Defendant relies on People v. Bauer (1989) 211 Cal.App.3d 937 (Bauer), in which the court struck a similar residency condition, but that reliance is misplaced. Bauer was decided before Olguin, supra, 45 Cal.4th 375 and, in any event, did not conclude the condition was invalid in every context, but instead relied primarily on an analysis of the specific facts of the case and the reasonableness test set forth in Lent. (Bauer, at pp. 944-945; see People v. Stapleton, supra, 9 Cal.App.5th at pp. 995-997 [upholding a similar condition and distinguishing Bauer based on Olguin, and concluding Olguin had changed the legal landscape since Bauer].) Here, defendant cannot assert the conditions are unreasonable under Lent, based on the specific facts of her case, because she has forfeited this claim.

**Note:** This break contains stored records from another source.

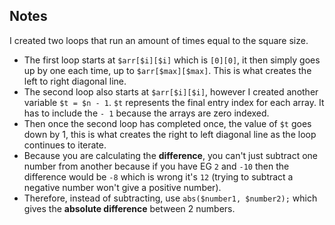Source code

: ## Notes
I created two loops that run an amount of times equal to the square size.
- The first loop starts at `$arr[$i][$i]` which is `[0][0]`, it then simply goes up by one each time, up to `$arr[$max][$max]`. This is what creates the left to right diagonal line.
- The second loop also starts at `$arr[$i][$i]`, however I created another variable `$t = $n - 1`. `$t` represents the final entry index for each array. It has to include the `- 1` because the arrays are zero indexed.
- Then once the second loop has completed once, the value of `$t` goes down by 1, this is what creates the right to left diagonal line as the loop continues to iterate.
- Because you are calculating the **difference**, you can't just subtract one number from another because if you have EG `2` and `-10` then the difference would be `-8` which is wrong it's `12` (trying to subtract a negative number won't give a positive number).
- Therefore, instead of subtracting, use `abs($number1, $number2);` which gives the **absolute difference** between 2 numbers.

Nevertheless, we note that defendant has mental health issues and is required to undergo mental health evaluation and treatment by probation condition No. 20. Thus, the state has a legitimate interest in ensuring she obtains this ongoing mental health treatment, and in ensuring the probation officer maintains continuous supervision and awareness of her status. The residency and travel conditions properly serve the state's interest in reformation and rehabilitation because where defendant lives and where she travels directly affect her access to treatment, supervision, and rehabilitation. Thus, these conditions are sufficiently tailored to a legitimate state interest and are not unconstitutionally overbroad.
DISPOSITION
The judgment is affirmed.
† Judge of the Fresno Superior Court assigned by the Chief Justice pursuant to article IV, section 6 of the California Constitution.